• About this task:
Each line of the data must be given back verbatim, with pictures removed.

• Recorded information:
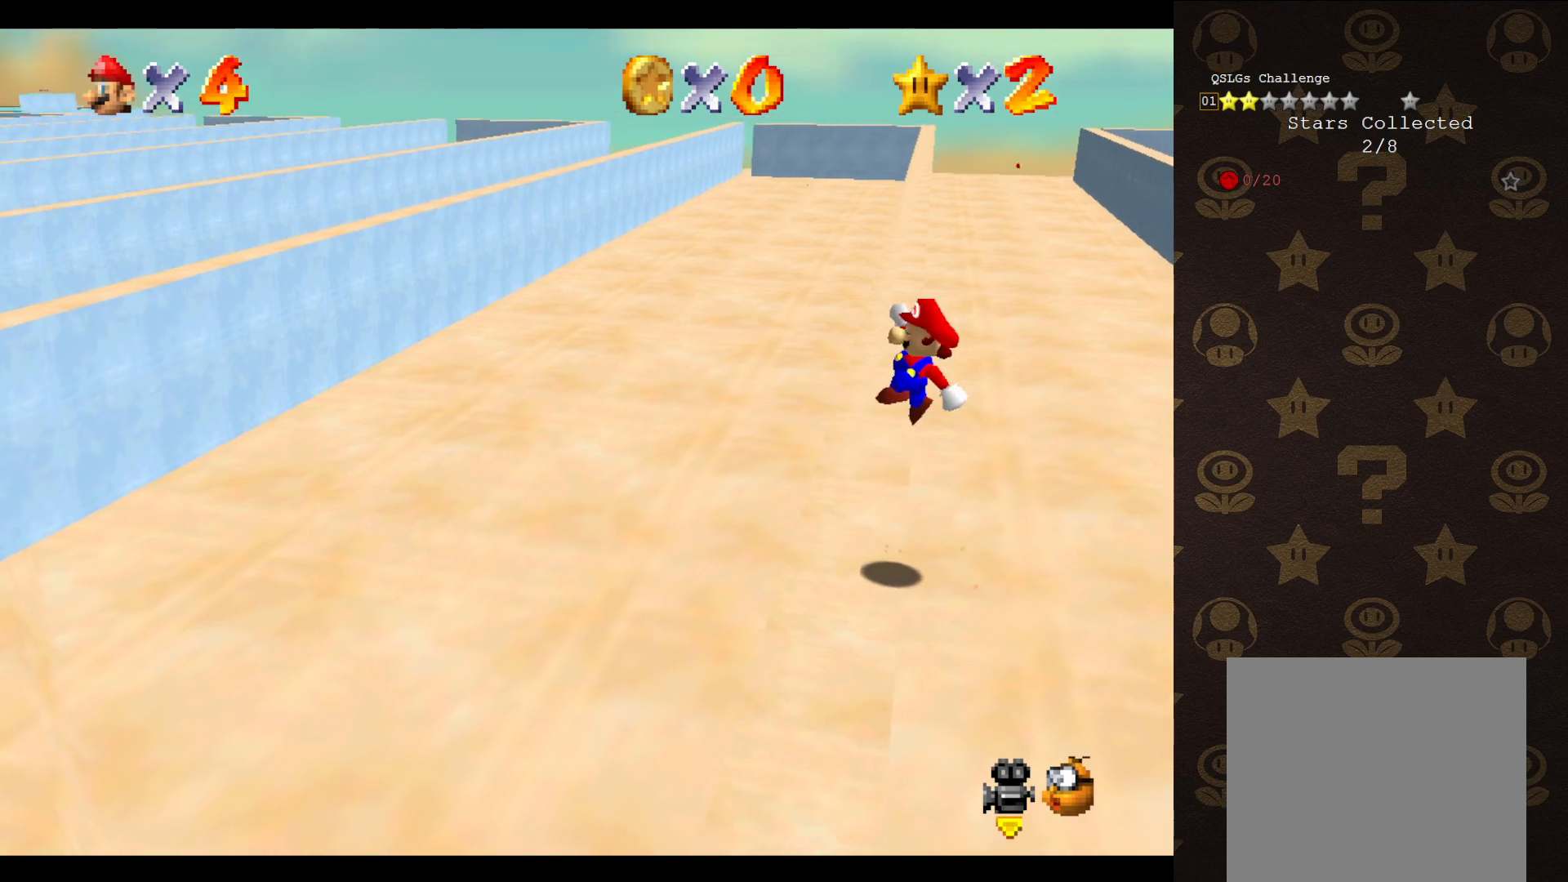
{"buttons": ["A"], "left_stick": "up-left", "events": [[283, "left_stick", "up-left"]]}
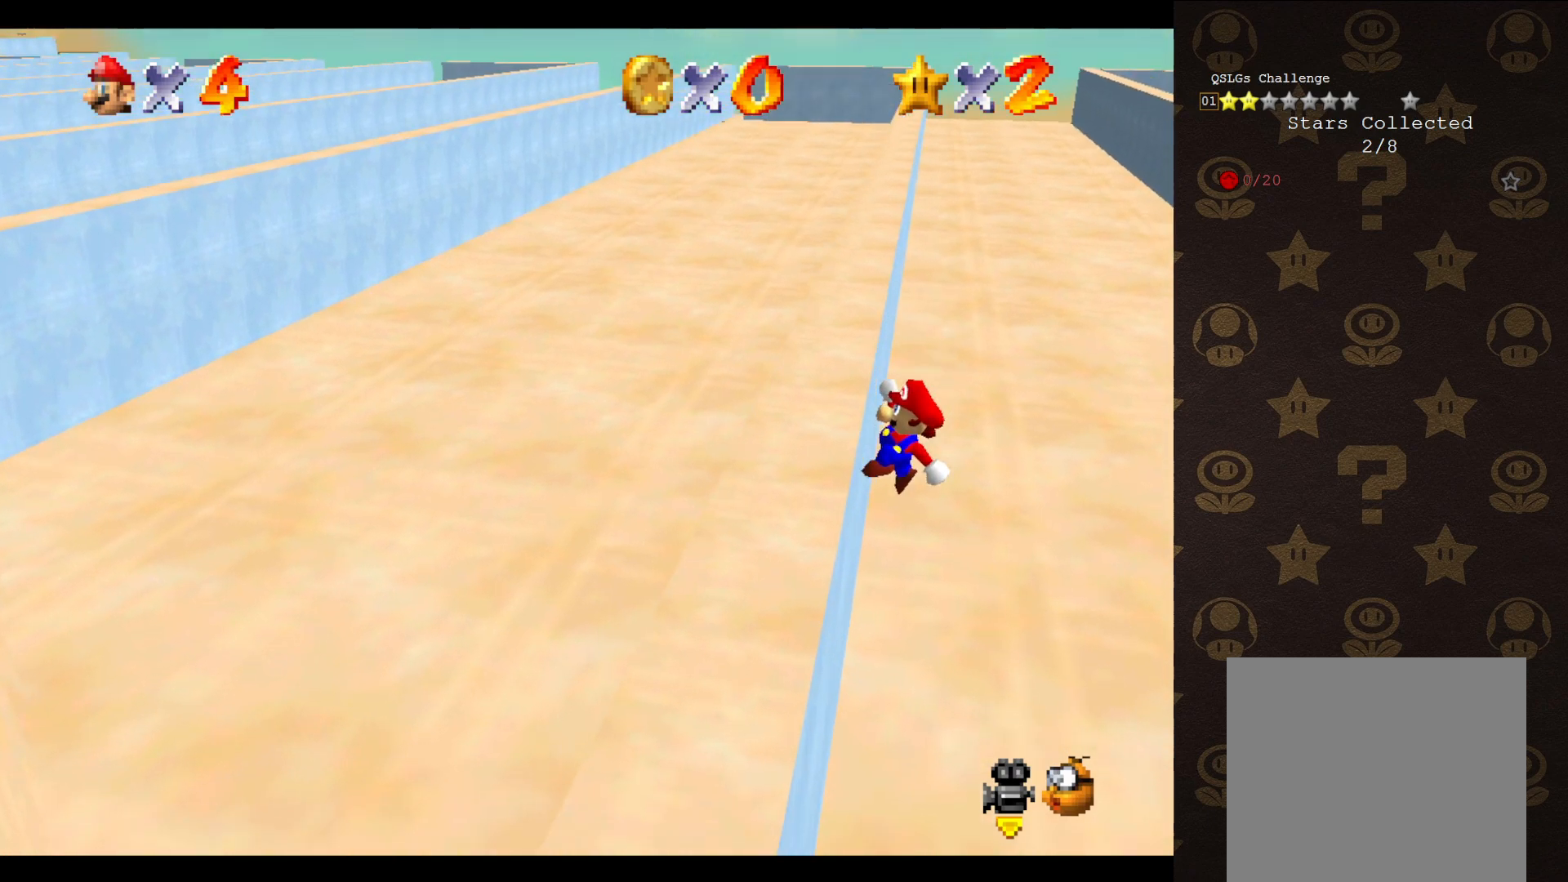
{"buttons": [], "left_stick": "up-left", "events": [[100, "A", "up"]]}
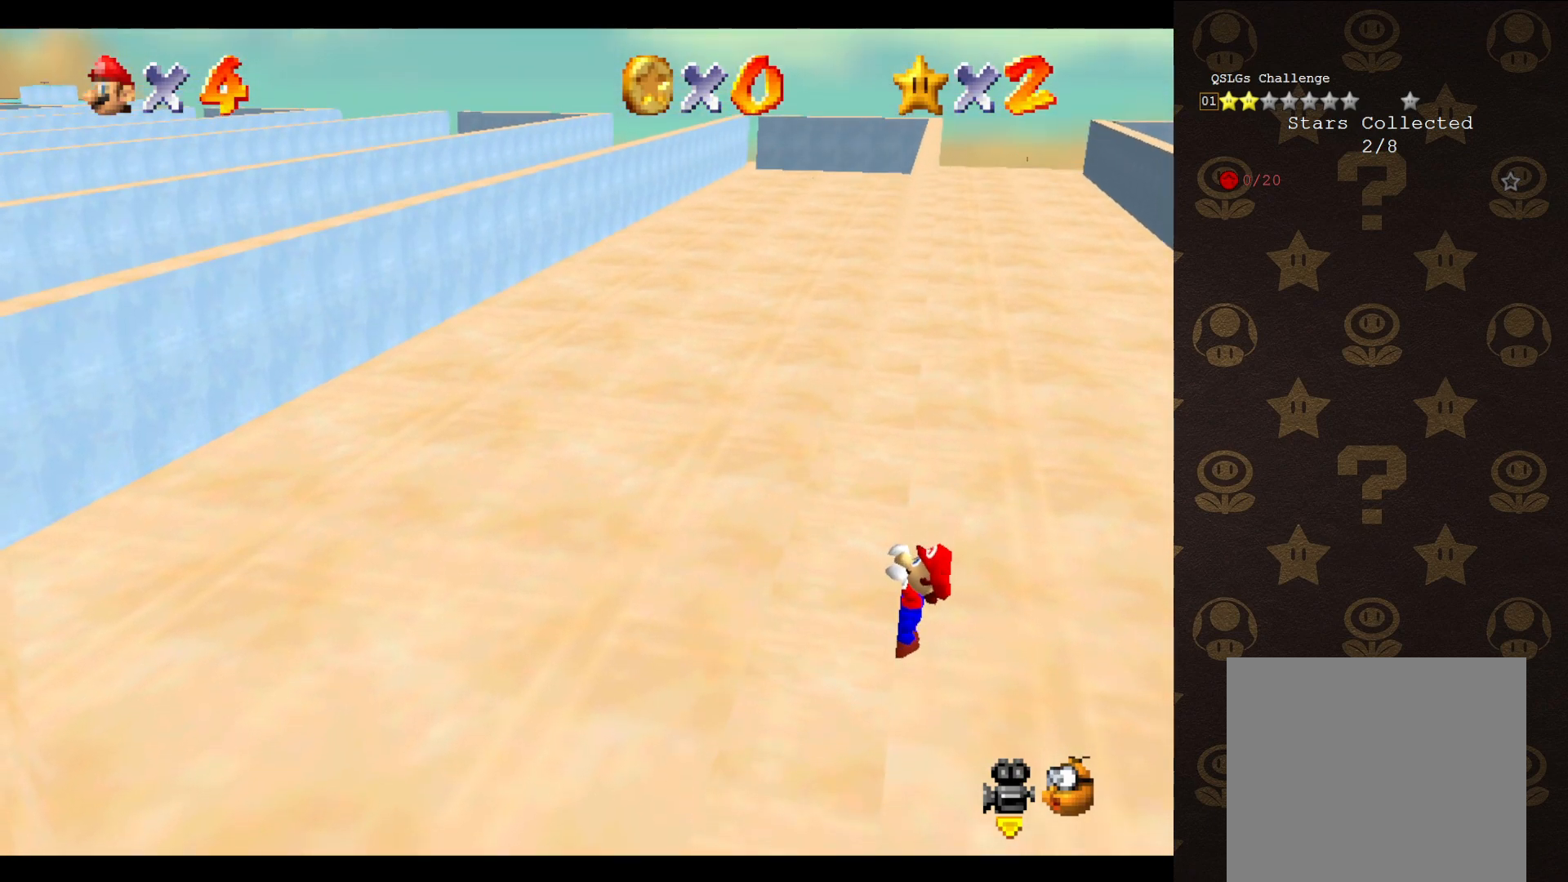
{"buttons": [], "left_stick": "center", "events": [[33, "left_stick", "center"]]}
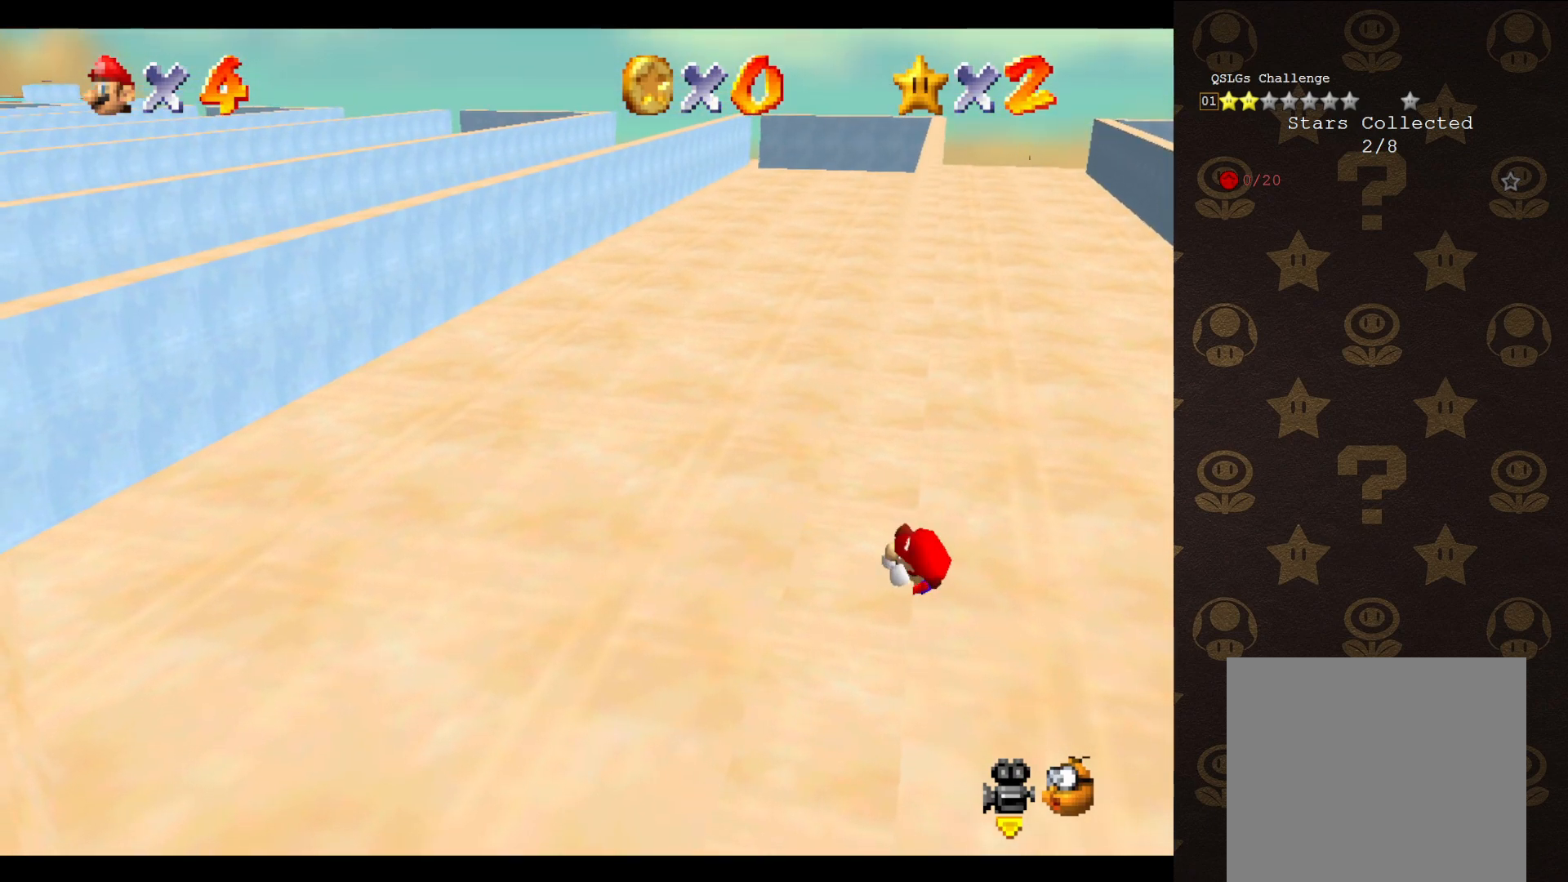
{"buttons": ["A"], "left_stick": "up-right", "events": [[433, "A", "down"], [500, "left_stick", "up-right"]]}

• Completed task:
{"buttons": ["A"], "left_stick": "up-left", "events": [[283, "left_stick", "up-left"]]}
{"buttons": [], "left_stick": "up-left", "events": [[100, "A", "up"]]}
{"buttons": [], "left_stick": "center", "events": [[33, "left_stick", "center"]]}
{"buttons": ["A"], "left_stick": "up-right", "events": [[433, "A", "down"], [500, "left_stick", "up-right"]]}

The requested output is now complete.